Is the Obamacare problem a public or a private problem?: My WSJ greets me on the front stoop this AM with the banner headline on the “Depth of Health Law Woes,” based on the rise of “thin” markets with too few private insurers to generate cost-saving competition. ...
First, while the Journal article is surely informative, it violates my rule #1 in this space: when writing about private exchanges, declare up front that we’re talking about 7 percent of the population. That’s the share that get coverage through the ... the exchanges. ...
Those shares don’t negate the thin market problem at all, but they do give it essential context. Most people still get their coverage through their employer (about 50 percent) and Medicare or Medicaid (34 percent).
But my question today is whether this spate of articles is accurately framing this problem. That is, diminished competition among insurers in various markets is invariably framed as an architectural flaw in Obamacare, and thus, a government failure. But it could just as easily be seen as market failure, or more specifically, a pricing-calibration problem. If so, the problem isn’t too much government intervention; it’s too little.

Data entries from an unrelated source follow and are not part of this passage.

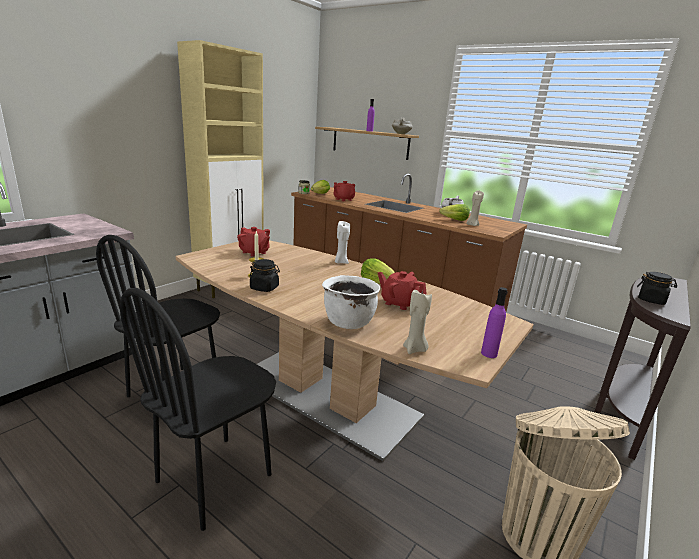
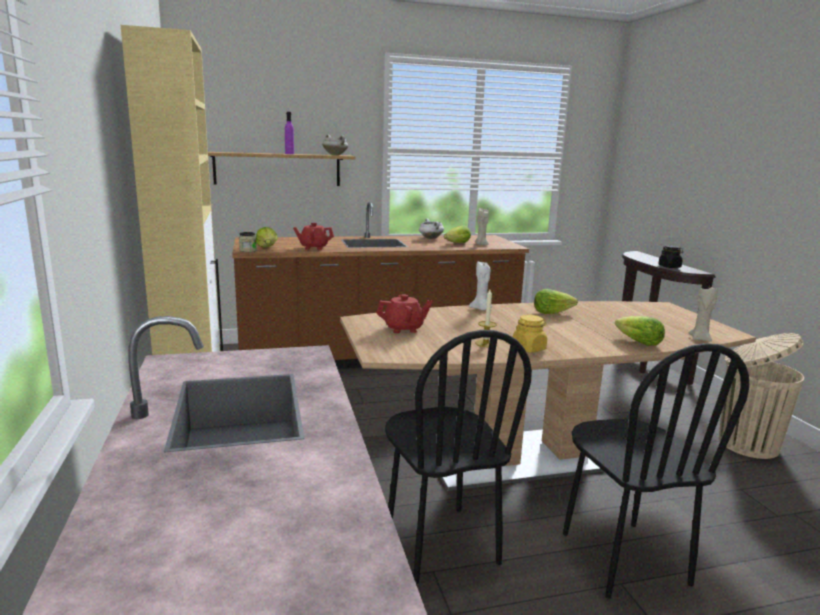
camera: 50 degrees left, 5 degrees down
black jar [250,259,280,292] -> yellow jar [513,315,547,353]
white cooking pot [322,275,380,329] -> lettuce [615,316,665,346]
red teapot [378,271,427,310] -> none
purple bottle [481,287,508,358] -> none

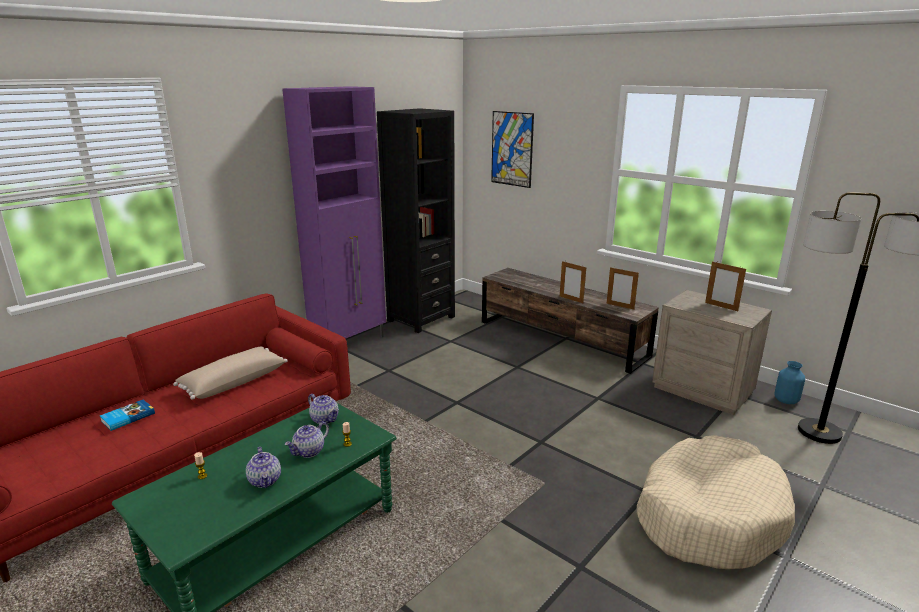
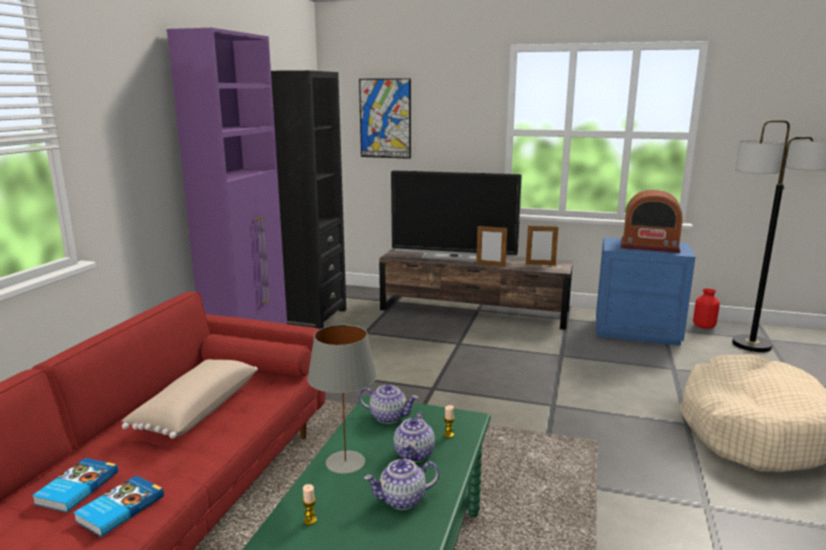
camera: 25 degrees left, 5 degrees down
teapot [246,447,281,488] -> teapot turned 120 degrees clockwise [364,459,439,510]
beige nightstand [652,290,772,415] -> blue nightstand [596,237,695,346]
picture frame [705,261,746,311] -> radio [621,190,683,253]
blue vase [774,361,805,404] -> red vase [693,288,720,329]
none -> book [73,475,164,537]
none -> grey table lamp [307,325,377,474]
none -> television [391,170,522,262]

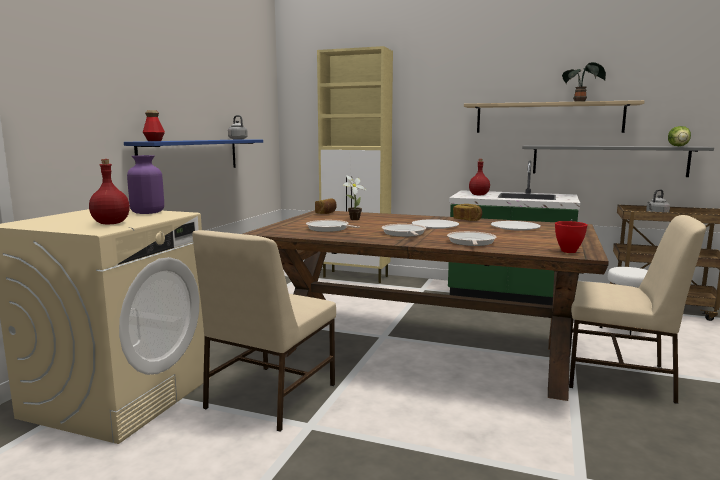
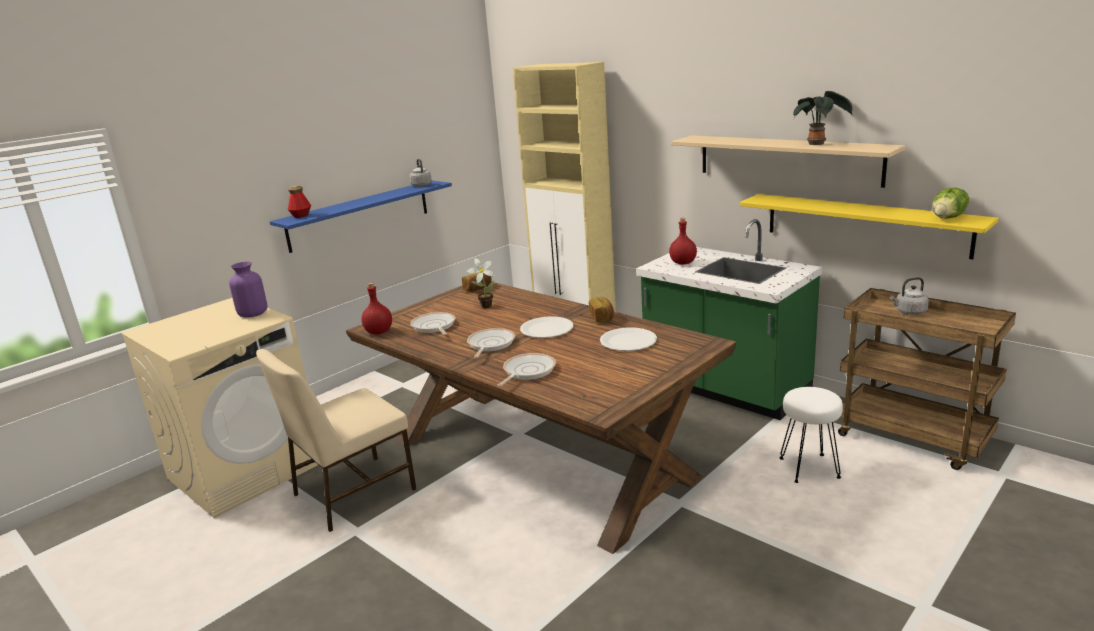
camera: 25 degrees right, 10 degrees up
red bottle [89,159,130,224] -> red bottle moved to [362,283,392,334]
grey shelf [522,145,714,177] -> yellow shelf [739,194,998,259]
red bowl [555,221,587,253] -> none
beige chair [569,215,706,404] -> none

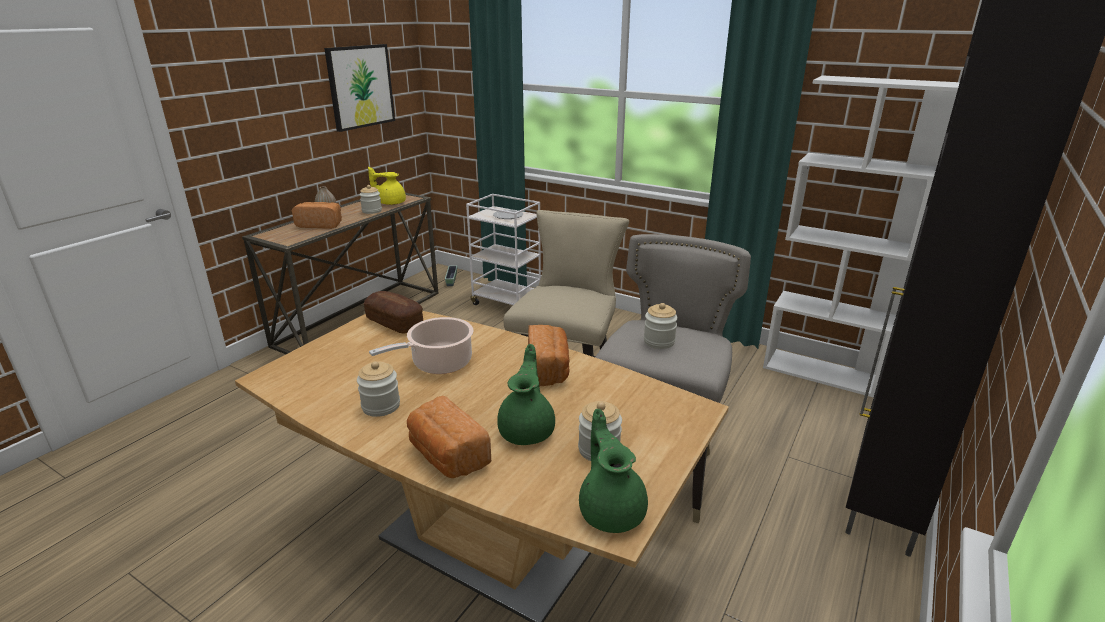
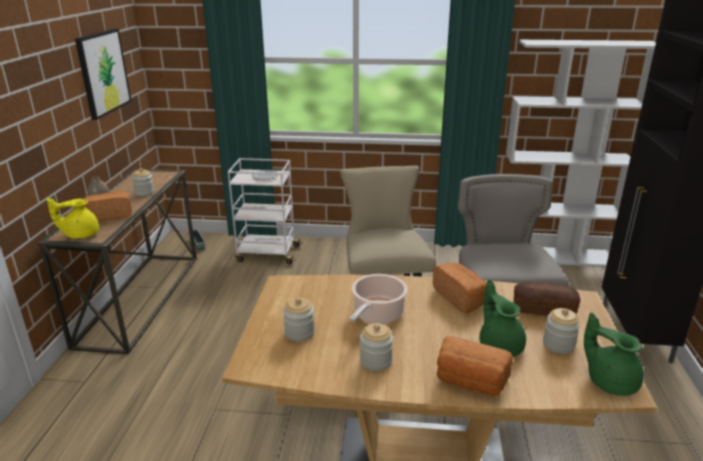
camera: 25 degrees left, 0 degrees up
bread [364,291,423,334] -> bread moved to [514,282,580,316]
yellow teapot [368,167,406,205] -> yellow teapot moved to [46,198,99,238]
jar [644,303,678,349] -> jar moved to [283,297,315,342]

The theory of the case when the law was being crafted was, for both policy and political reasons—the latter being buy-in from private insurers, whose powerful lobby couldn’t be ignored—that the exchanges would be populated by private insurers competing for customers in the (relatively small!) non-group market.
The insurers would get a bunch more customers, most of whom would come to the table with a tax credit to help pay the cost of their subsidy, a non-trivial deal sweetener for the private insurers (not to mention the mandate, further nudging customers into the exchanges). In return, they’d have to accept a set of rules designed to promote adequate coverage, like accepting applicants with pre-existing conditions and “community rating:” no price discrimination based on health status.
At the time, there was a robust argument about the wisdom of this path. While it was the least disruptive to a major industry, the long history of the uneasy relationship between health care and markets, along with the experience of other advanced economies, led many to worry that private insurers could not be depended on to meet the demands of a newly regulated individual market. They had an incentive, for example, to set their initial prices too low to get customers, which would mean actuarial losses and a big jump in premiums (one solution was to add a program to limit losses to such insurers: the so-called “risk corridors”).
This was partially the motivation for adding a public option, but the politics blocked that option (some will argue that the administration, of which I was then a member, didn’t push hard enough; I’d argue the votes just weren’t there). The private folks didn’t want to compete with anything like Medicare, which consistently posts lower price growth than the privates—it is non-profit, after all—and their message was thus, “we got this.”
Well, it turns out they don’t got this, though again, this is less a failure in the structure of the program than growing pains as insurers learn to price their products based on the health of those coming into the exchanges. If there’s a structural flaw in Obamacare, it’s that it doesn’t include the public option. Those of us who pulled for it had it right in that we saw the need for just such a backstop.
To be fair, a public option is itself a tricky bit of work, and it’s too easy to make it sound like a hand-wave, miracle solution (see Jacob Hacker’s excellent discussion of these issues here). But you know what else is a big, old hand wave?: the miracle of competition, allegedly solving everything that ails the health care market.
Obamacare is a public/private hybrid, and this recent episode with the 2017 premiums should teach us that dialing back the public side is not the way forward. To the contrary, the private sector never has and never will provide the health care Americans want and need on its own.